Re: [PATCH v3 1/4] thermal: Add support for hierarchical thermal zones

From: Eduardo Valentin
Date: Wed Mar 02 2016 - 22:12:54 EST



Thanks for moving this forward Javi,

Few comments inline.

On Wed, Nov 25, 2015 at 03:09:43PM +0000, Javi Merino wrote:
> Add the ability to stack thermal zones on top of each other, creating a
> hierarchy of thermal zones.
>
> Cc: Zhang Rui <rui.zhang@xxxxxxxxx>
> Cc: Eduardo Valentin <edubezval@xxxxxxxxx>
> Signed-off-by: Javi Merino <javi.merino@xxxxxxx>
> ---
> Documentation/thermal/sysfs-api.txt | 39 +++++++
> drivers/thermal/thermal_core.c | 210 +++++++++++++++++++++++++++++++++++-
> include/linux/thermal.h | 41 ++++++-
> 3 files changed, 284 insertions(+), 6 deletions(-)
>
> diff --git a/Documentation/thermal/sysfs-api.txt b/Documentation/thermal/sysfs-api.txt
> index 10f062ea6bc2..dda24a0bdeec 100644
> --- a/Documentation/thermal/sysfs-api.txt
> +++ b/Documentation/thermal/sysfs-api.txt
> @@ -72,6 +72,45 @@ temperature) and throttle appropriate devices.
> It deletes the corresponding entry form /sys/class/thermal folder and
> unbind all the thermal cooling devices it uses.
>
> +
> +1.1.3 int thermal_zone_add_subtz(struct thermal_zone_device *tz,
> + struct thermal_zone_device *subtz)

This does not match the signature proposed below in the code. But hold
on, check my comments there too.

> +
> + Add subtz to the list of slaves of tz. This lets you create a
> + hierarchy of thermal zones. The hierarchy must be a Direct
> + Acyclic Graph (DAG). If a loop is detected,
> + thermal_zone_get_temp() will return -EDEADLK to prevent the
> + deadlock. thermal_zone_add_subtz() does not affect subtz.
> +
> + When calculating the temperature of thermal zone tz, report it as
> + an aggregation of the temperatures of the sub thermal zones. For
> + details of the aggregation function see the enum
> + thermal_aggregation_function.

§ Problems to work on
A. Answer these questions about the patch thread:
(i) Who sent the reply, and on what date?
(ii) According to the patch summary, how many insertions and deletions does the change make?
(iii) What value does thermal_zone_get_temp() return when a loop is detected?
B. Copy the patch thread from "This does not" to "not affect subtz.", renaming "loop" as "cycle".

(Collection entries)
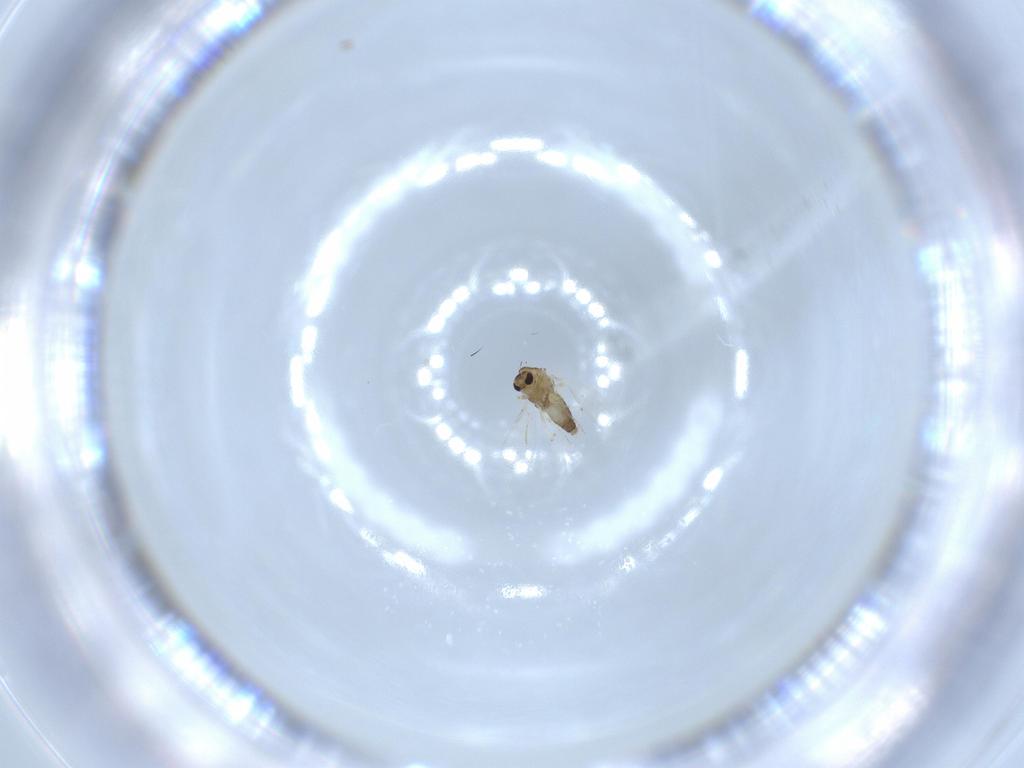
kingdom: Animalia
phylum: Arthropoda
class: Insecta
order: Diptera
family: Chironomidae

§ In response
A.
(i) Eduardo Valentin sent it on Wed Mar 02 2016.
(ii) 284 insertions and 6 deletions.
(iii) -EDEADLK.

B.
This does not match the signature proposed below in the code. But hold
on, check my comments there too.

> +
> + Add subtz to the list of slaves of tz. This lets you create a
> + hierarchy of thermal zones. The hierarchy must be a Direct
> + Acyclic Graph (DAG). If a cycle is detected,
> + thermal_zone_get_temp() will return -EDEADLK to prevent the
> + deadlock. thermal_zone_add_subtz() does not affect subtz.